As previously mentioned, IRAs and SEPs have more circumstances that would prompt exemption from the 10% tax. These include: qualified higher education expenses, up to $10,000 for qualified first-time homebuyers, health insurance premiums paid while unemployed and if one’s returned IRA contributions are withdrawn by the extended due date of return.

Some 401k and other associated plans are more restrictive in receiving the tax break. Exemptions for 401k and similar plans include: corrective distributions of excess contributions, a dividend pass through from an ESOP, or if the employee separates from service during of after the year the employee reaches age 55 (age 50 for some public safety employees).

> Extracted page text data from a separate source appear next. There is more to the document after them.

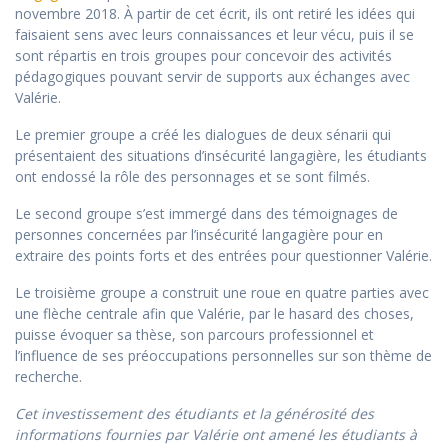
novembre 2018. À partir de cet écrit, ils ont retiré les idées qui
faisaient sens avec leurs connaissances et leur vécu, puis il se
sont répartis en trois groupes pour concevoir des activités
pédagogiques pouvant servir de supports aux échanges avec
Valérie.
Le premier groupe a créé les dialogues de deux sénarii qui
présentaient des situations d’insécurité langagière, les étudiants
ont endossé la rôle des personnages et se sont filmés.
Le second groupe s’est immergé dans des témoignages de
personnes concernées par l’insécurité langagière pour en
extraire des points forts et des entrées pour questionner Valérie.
Le troisième groupe a construit une roue en quatre parties avec
une flèche centrale afin que Valérie, par le hasard des choses,
puisse évoquer sa thèse, son parcours professionnel et
l’influence de ses préoccupations personnelles sur son thème de
recherche.
Cet investissement des étudiants et la générosité des
informations fournies par Valérie ont amené les étudiants à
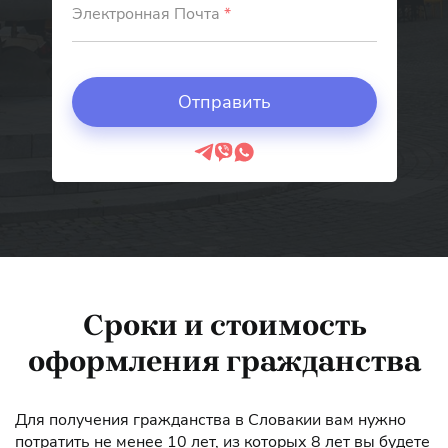
Электронная Почта
*
Сроки и стоимость
оформления гражданства
Для получения гражданства в Словакии вам нужно
потратить не менее 10 лет, из которых 8 лет вы будете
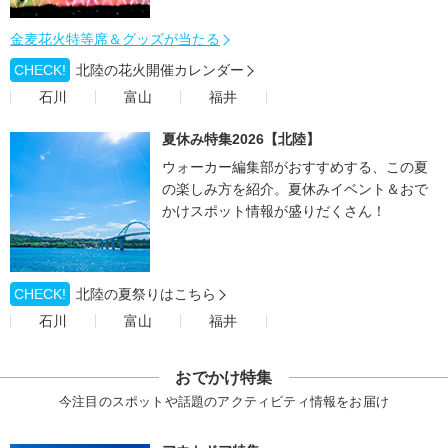
金麦花火特等席＆グッズが当たる
CHECK!
北陸の花火開催カレンダー
石川
富山
福井
夏休み特集2026【北陸】
ウォーカー編集部がおすすめする、この夏
の楽しみ方を紹介。夏休みイベント＆おで
かけスポット情報が盛りだくさん！
CHECK!
北陸の夏祭りはこちら
石川
富山
福井
おでかけ特集
今注目のスポットや話題のアクティビティ情報をお届け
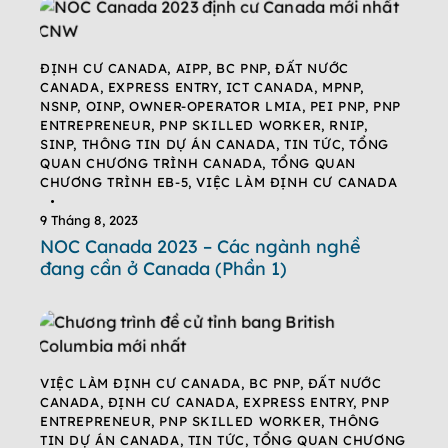
ĐỊNH CƯ CANADA
,
AIPP
,
BC PNP
,
ĐẤT NƯỚC
CANADA
,
EXPRESS ENTRY
,
ICT CANADA
,
MPNP
,
NSNP
,
OINP
,
OWNER-OPERATOR LMIA
,
PEI PNP
,
PNP
ENTREPRENEUR
,
PNP SKILLED WORKER
,
RNIP
,
SINP
,
THÔNG TIN DỰ ÁN CANADA
,
TIN TỨC
,
TỔNG
QUAN CHƯƠNG TRÌNH CANADA
,
TỔNG QUAN
CHƯƠNG TRÌNH EB-5
,
VIỆC LÀM ĐỊNH CƯ CANADA
9 Tháng 8, 2023
NOC Canada 2023 – Các ngành nghề
đang cần ở Canada (Phần 1)
VIỆC LÀM ĐỊNH CƯ CANADA
,
BC PNP
,
ĐẤT NƯỚC
CANADA
,
ĐỊNH CƯ CANADA
,
EXPRESS ENTRY
,
PNP
ENTREPRENEUR
,
PNP SKILLED WORKER
,
THÔNG
TIN DỰ ÁN CANADA
,
TIN TỨC
,
TỔNG QUAN CHƯƠNG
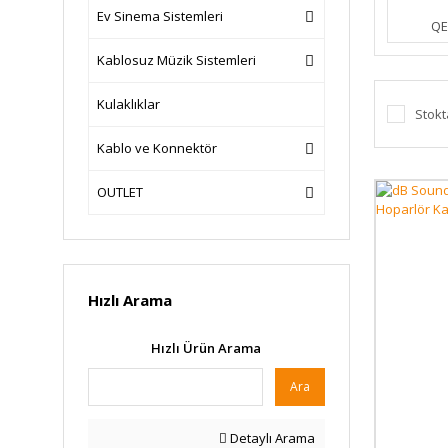
Ev Sinema Sistemleri
QE
Kablosuz Müzik Sistemleri
Kulaklıklar
Stokt
Kablo ve Konnektör
OUTLET
Hızlı Arama
Hızlı Ürün Arama
Ara
Detaylı Arama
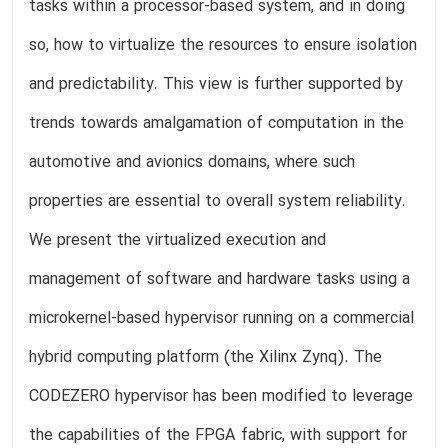
tasks within a processor-based system, and in doing
so, how to virtualize the resources to ensure isolation
and predictability. This view is further supported by
trends towards amalgamation of computation in the
automotive and avionics domains, where such
properties are essential to overall system reliability.
We present the virtualized execution and
management of software and hardware tasks using a
microkernel-based hypervisor running on a commercial
hybrid computing platform (the Xilinx Zynq). The
CODEZERO hypervisor has been modified to leverage
the capabilities of the FPGA fabric, with support for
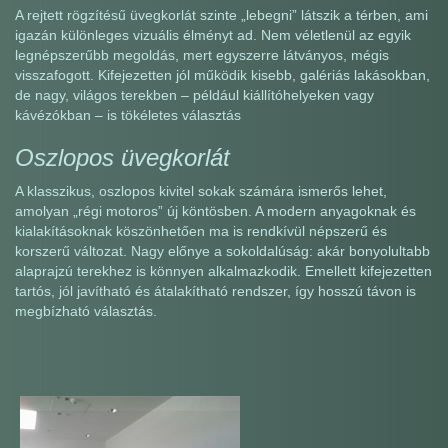
A rejtett rögzítésű üvegkorlát szinte „lebegni” látszik a térben, ami
igazán különleges vizuális élményt ad. Nem véletlenül az egyik
legnépszerűbb megoldás, mert egyszerre látványos, mégis
visszafogott. Kifejezetten jól működik kisebb, galériás lakásokban,
de nagy, világos terekben – például kiállítóhelyeken vagy
kávézókban – is tökéletes választás
Oszlopos üvegkorlát
A klasszikus, oszlopos kivitel sokak számára ismerős lehet,
amolyan „régi motoros” új köntösben. A modern anyagoknak és
kialakításoknak köszönhetően ma is rendkívül népszerű és
korszerű változat. Nagy előnye a sokoldalúság: akár bonyolultabb
alaprajzú terekhez is könnyen alkalmazkodik. Emellett kifejezetten
tartós, jól javítható és átalakítható rendszer, így hosszú távon is
megbízható választás.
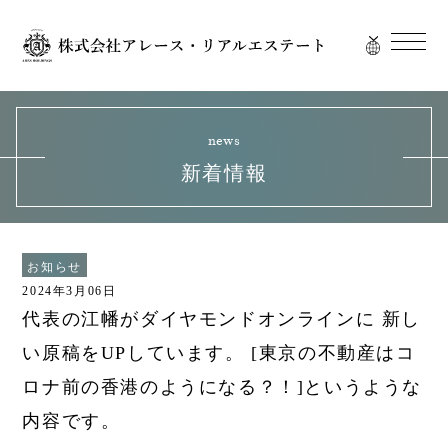
news
新着情報
お知らせ
2024年3月06日
代表の江幡がダイヤモンドオンラインに 新し
い原稿をUPしています。 [東京の不動産はコ
ロナ前の香港のようになる？！]というような
内容です。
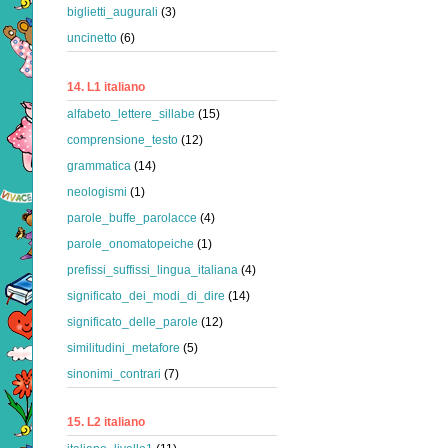
biglietti_augurali
(3)
uncinetto
(6)
14. L1 italiano
alfabeto_lettere_sillabe
(15)
comprensione_testo
(12)
grammatica
(14)
neologismi
(1)
parole_buffe_parolacce
(4)
parole_onomatopeiche
(1)
prefissi_suffissi_lingua_italiana
(4)
significato_dei_modi_di_dire
(14)
significato_delle_parole
(12)
similitudini_metafore
(5)
sinonimi_contrari
(7)
15. L2 italiano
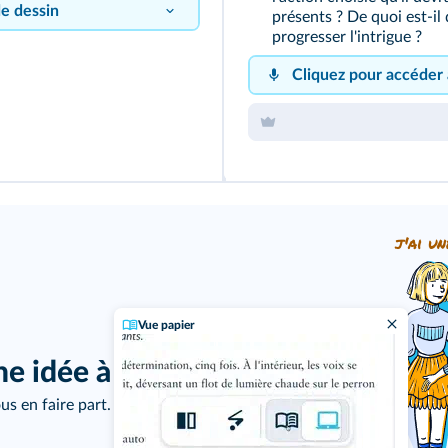
de dessin
présents ? De quoi est-il
progresser l'intrigue ?
Cliquez pour accéder
j'ai un
Vue papier
ne idée à proposer ?
Cliquez sur 
us en faire part.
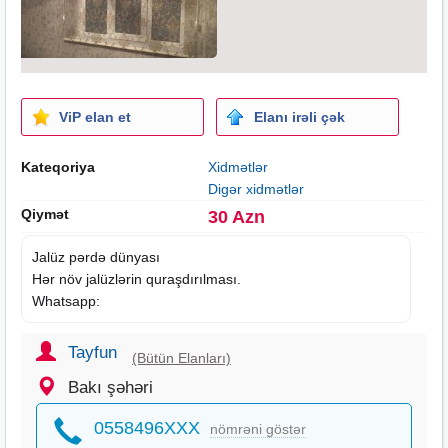
ViP elan et
Elanı irəli çək
Kateqoriya
Xidmətlər
Digər xidmətlər
Qiymət
30 Azn
Jalüz
pərdə dünyası­­­­­­
Hər növ jalüzlərin quraşdırılması.
Whatsapp:
Tayfun
(Bütün Elanları)
Bakı şəhəri
0558496XXX
nömrəni göstər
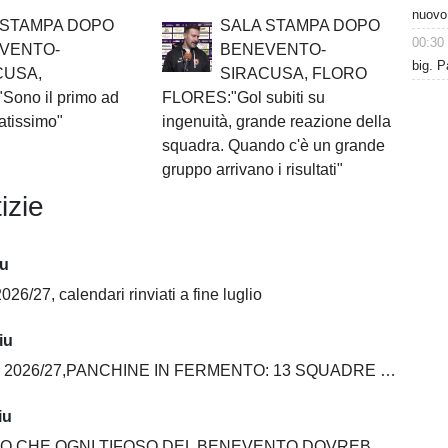
nuovo
 STAMPA DOPO
SALA STAMPA DOPO
00:30
VENTO-
BENEVENTO-
big. P
CUSA,
SIRACUSA, FLORO
ono il primo ad
FLORES:"Gol subiti su
atissimo"
ingenuità, grande reazione della
squadra. Quando c'è un grande
gruppo arrivano i risultati"
izie
iu
026/27, calendari rinviati a fine luglio
iu
6/27,PANCHINE IN FERMENTO: 13 SQUADRE SU 20 ANCORA SENZA ALLENATORE
iu
E OGNI TIFOSO DEL BENEVENTO DOVREBBE AVERE NELLA PROPRIA COLLEZIONE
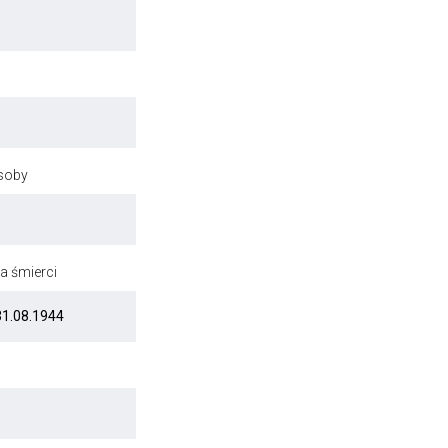
osoby
a śmierci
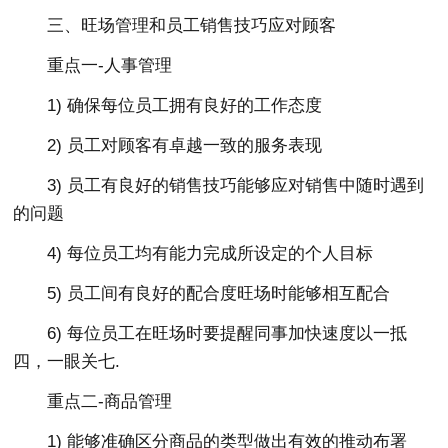
三、旺场管理和员工销售技巧应对顾客
重点一-人事管理
1) 确保每位员工拥有良好的工作态度
2) 员工对顾客有卓越一致的服务表现
3) 员工有良好的销售技巧能够应对销售中随时遇到
的问题
4) 每位员工均有能力完成所设定的个人目标
5) 员工间有良好的配合度旺场时能够相互配合
6) 每位员工在旺场时要提醒同事加快速度以一抵
四，一眼关七.
重点二-商品管理
1) 能够准确区分商品的类型做出有效的推动布署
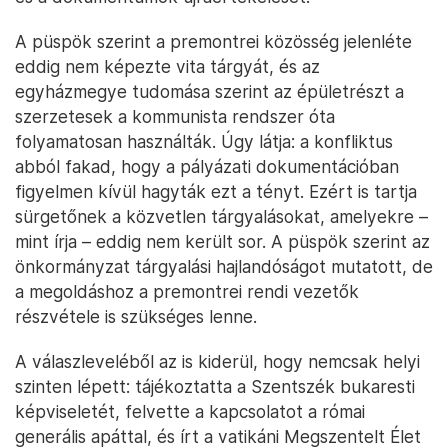
A püspök szerint a premontrei közösség jelenléte
eddig nem képezte vita tárgyát, és az
egyházmegye tudomása szerint az épületrészt a
szerzetesek a kommunista rendszer óta
folyamatosan használták. Úgy látja: a konfliktus
abból fakad, hogy a pályázati dokumentációban
figyelmen kívül hagyták ezt a tényt. Ezért is tartja
sürgetőnek a közvetlen tárgyalásokat, amelyekre –
mint írja – eddig nem került sor. A püspök szerint az
önkormányzat tárgyalási hajlandóságot mutatott, de
a megoldáshoz a premontrei rendi vezetők
részvétele is szükséges lenne.
A válaszleveléből az is kiderül, hogy nemcsak helyi
szinten lépett: tájékoztatta a Szentszék bukaresti
képviseletét, felvette a kapcsolatot a római
generális apáttal, és írt a vatikáni Megszentelt Élet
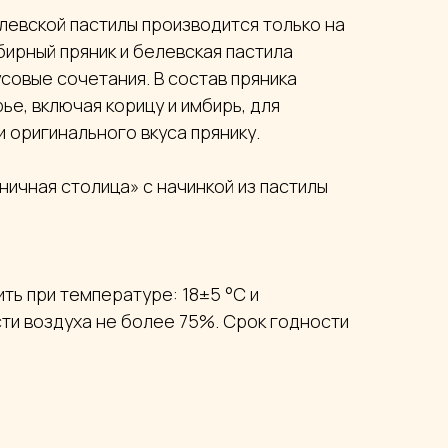
елевской пастилы производится только на
ирный пряник и белевская пастила
совые сочетания. В состав пряника
ье, включая корицу и имбирь, для
 оригинального вкуса прянику.
ничная столица» с начинкой из пастилы
ить при температуре: 18±5 °С и
ти воздуха не более 75%. Срок годности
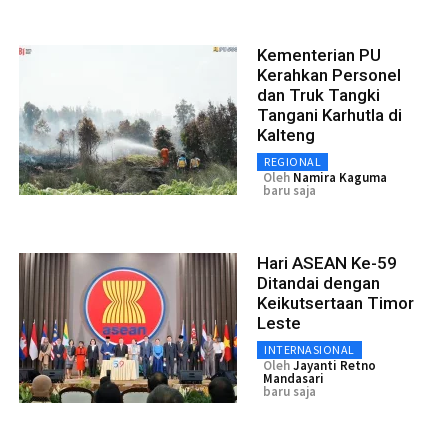
Kementerian PU
Kerahkan Personel
dan Truk Tangki
Tangani Karhutla di
Kalteng
REGIONAL
Oleh
Namira Kaguma
baru saja
Hari ASEAN Ke-59
Ditandai dengan
Keikutsertaan Timor
Leste
INTERNASIONAL
Oleh
Jayanti Retno
Mandasari
baru saja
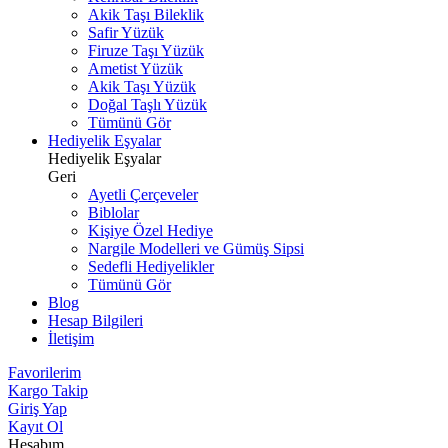
Akik Taşı Bileklik
Safir Yüzük
Firuze Taşı Yüzük
Ametist Yüzük
Akik Taşı Yüzük
Doğal Taşlı Yüzük
Tümünü Gör
Hediyelik Eşyalar
Hediyelik Eşyalar
Geri
Ayetli Çerçeveler
Biblolar
Kişiye Özel Hediye
Nargile Modelleri ve Gümüş Sipsi
Sedefli Hediyelikler
Tümünü Gör
Blog
Hesap Bilgileri
İletişim
Favorilerim
Kargo Takip
Giriş Yap
Kayıt Ol
Hesabım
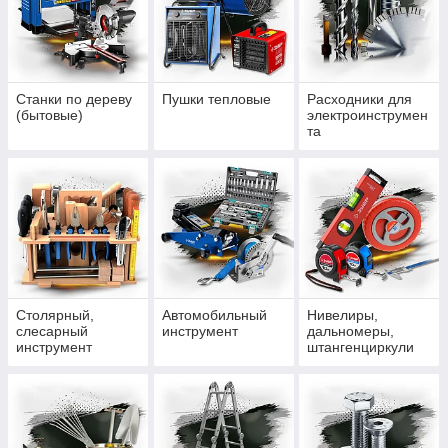
Станки по дереву
Пушки тепловые
Расходники для
(бытовые)
электроинструмен
та
Столярный,
Автомобильный
Нивелиры,
слесарный
инструмент
дальномеры,
инструмент
штангенциркули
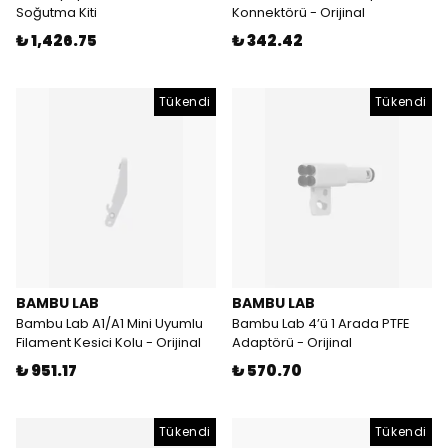
Soğutma Kiti
Konnektörü - Orijinal
₺ 1,426.75
₺ 342.42
Tükendi
Tükendi
BAMBU LAB
BAMBU LAB
Bambu Lab A1/A1 Mini Uyumlu
Bambu Lab 4’ü 1 Arada PTFE
Filament Kesici Kolu - Orijinal
Adaptörü - Orijinal
₺ 951.17
₺ 570.70
Tükendi
Tükendi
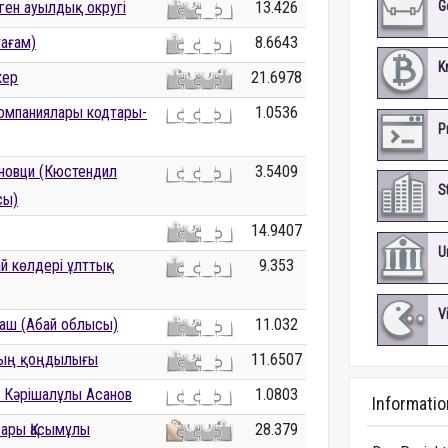
G
ген ауылдық округі
13.426
тағам)
8.6643
K
кер
21.6978
омпаниялары кодтары-
1.0536
P
новци (Кюстендил
3.5409
S
сы)
14.9407
U
й көлдері ұлттық
9.353
V
аш (Абай облысы)
11.032
ың қоңдылығы
11.6507
 Кәрішалұлы Асанов
1.0803
Informatio
ары Қасымұлы
28.379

Check out the full list of circumstances that could exempt you from the 10% early distributions tax here: https://www.kiplinger.com/members/links/ktl/180907/72t_Chart.pdf

We do not necessarily suggest that our clients take out distributions early, but it may be beneficial to some families and their specific financial situations. Withdrawing from these accounts early, will greatly impact the future value of your plan. Consider this situation: You are 45 years old and you want to withdraw $10,000 to cover an immediate expense. If it is exempt, then you can simply take out the full amount, but if the amount is not exempt, you will need to withdraw $11,000 to cover the 10% tax. With $10,000 withdrawn and assuming the average year over year return for the account has been 7% and you plan to retire at 65, your future account value will decrease by $41,405.